Hello, I'm new to this forum, hope I'm doing this right. 
I have a power washer about 10 years old, Honda 5 hp, Premium Residential,
160cm3 s/n OCAHA - 1600285 DHAF, that's all the numbers I could find.
OK, It will only start & run with starter fluid. Each year I drain the gas & it starts right up the next year until now - yes, I put fresh gas in it. I removed the carb, cleaned it, it was not dirty, blew it out with 25 psi air & put a little air thru what looks like a crankcase vacuum fuel pump. Got it all back together & made NO PROGRESS !!! still starts with starter fluid, but won't continue for more than 30 to 40 seconds - even with the choke on. Now what ???
Thanks
I took another look at the s/n it starts with "G" not "O"

OK YOU GUYS GET READY FOR A GOOD LAUGH !!!!
I considered re-registering under a new name, BUT, I just had to share this.
After posting, I went out to take it all apart again, 'cause all it can be is a fuel problem. HAHAHAHAH that is EXACTLY what it was - a fuel problem - I put DIESEL FUEL in the tank instead of GASOLINE !!! 
The first time, I worked around removing the GAS tank & it was a pain. This time I decided to drain the tank - the rest is history !!!
My pressure washer runs just fine with gasoline in the tank.
Now don't beat me up too hard !!!

Thanks, TAEZZAR


----------



## 30yearTech (Sep 14, 2006)

TAEZZAR said:


> Hello, I'm new to this forum, hope I'm doing this right.
> I have a power washer about 10 years old, Honda 5 hp, Premium Residential,
> 160cm3 s/n OCAHA - 1600285 DHAF, that's all the numbers I could find.
> OK, It will only start & run with starter fluid.
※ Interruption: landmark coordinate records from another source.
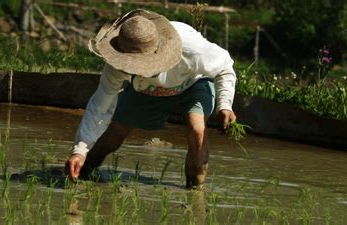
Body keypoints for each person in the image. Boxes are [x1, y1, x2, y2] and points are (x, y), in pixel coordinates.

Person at [65, 9, 237, 190]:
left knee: (197, 129)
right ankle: (82, 172)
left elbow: (225, 67)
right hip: (146, 90)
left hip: (193, 83)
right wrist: (79, 151)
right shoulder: (118, 63)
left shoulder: (192, 51)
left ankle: (195, 193)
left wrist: (224, 105)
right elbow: (100, 105)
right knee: (113, 136)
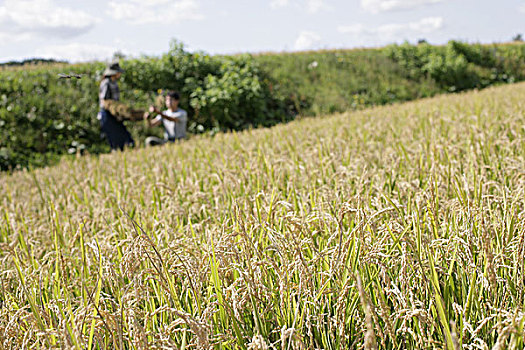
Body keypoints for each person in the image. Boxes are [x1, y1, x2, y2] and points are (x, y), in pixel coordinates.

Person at [97, 61, 135, 151]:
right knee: (115, 139)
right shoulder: (106, 83)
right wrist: (113, 109)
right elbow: (104, 100)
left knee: (124, 137)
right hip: (107, 114)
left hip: (114, 114)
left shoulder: (114, 83)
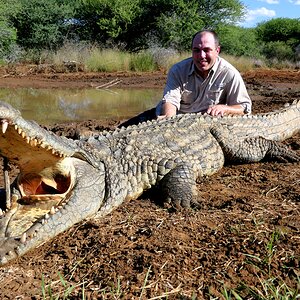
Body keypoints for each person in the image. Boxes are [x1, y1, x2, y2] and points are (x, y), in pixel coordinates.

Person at [119, 29, 251, 127]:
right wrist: (168, 121)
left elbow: (244, 108)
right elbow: (170, 100)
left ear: (217, 51)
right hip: (175, 119)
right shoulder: (178, 70)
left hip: (204, 125)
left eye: (207, 50)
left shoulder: (230, 73)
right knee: (120, 131)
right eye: (196, 50)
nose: (201, 56)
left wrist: (225, 108)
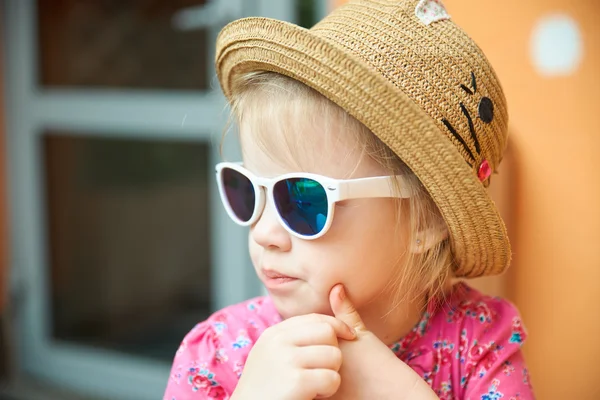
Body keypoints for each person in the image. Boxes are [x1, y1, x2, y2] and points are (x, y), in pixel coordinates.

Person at [164, 0, 535, 398]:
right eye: (247, 191)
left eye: (302, 198)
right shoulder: (219, 354)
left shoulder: (478, 347)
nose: (264, 233)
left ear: (426, 221)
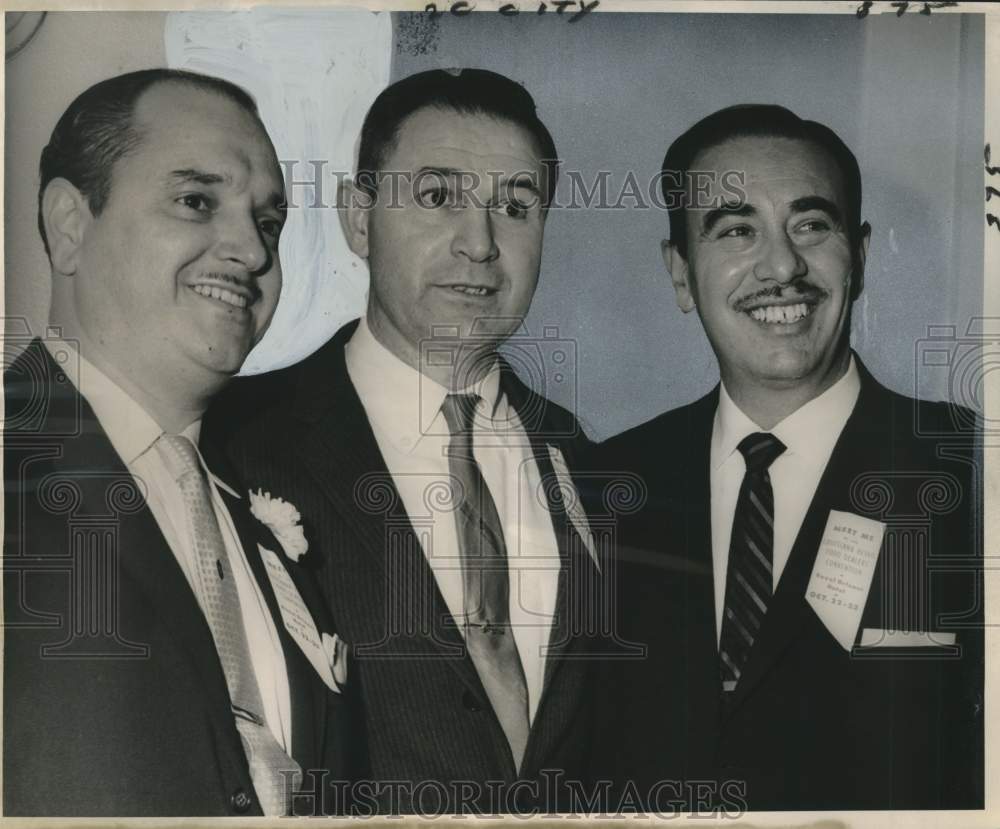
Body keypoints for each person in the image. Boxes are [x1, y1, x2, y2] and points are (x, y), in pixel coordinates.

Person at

Each year I drain the gas & it starts right up the next year until now - yes, I put fresh gas in it. I removed the carb, cleaned it, it was not dirty, blew it out with 25 psi air & put a little air thru what looks like a crankcase vacuum fuel pump. Got it all back together & made NO PROGRESS !!! still starts with starter fluid, but won't continue for more than 30 to 40 seconds - even with the choke on. Now what ???
> ...


LOL, while I personally have never done this ( I don't own any diesel equipment) I can't count the number of times I have worked on equipment with this problem, your not alone, it happens quite often. :thumbsup:


----------



## TAEZZAR (Jun 6, 2010)

LOL, yeah, I'm about 50/50, diesel/gasoline with my toys & equipment. 
Man, ya shoulda seen the smoke !!!! 
Hopefully I have learned to pay attention to the fuel containers.
Thanks, Taezzar


----------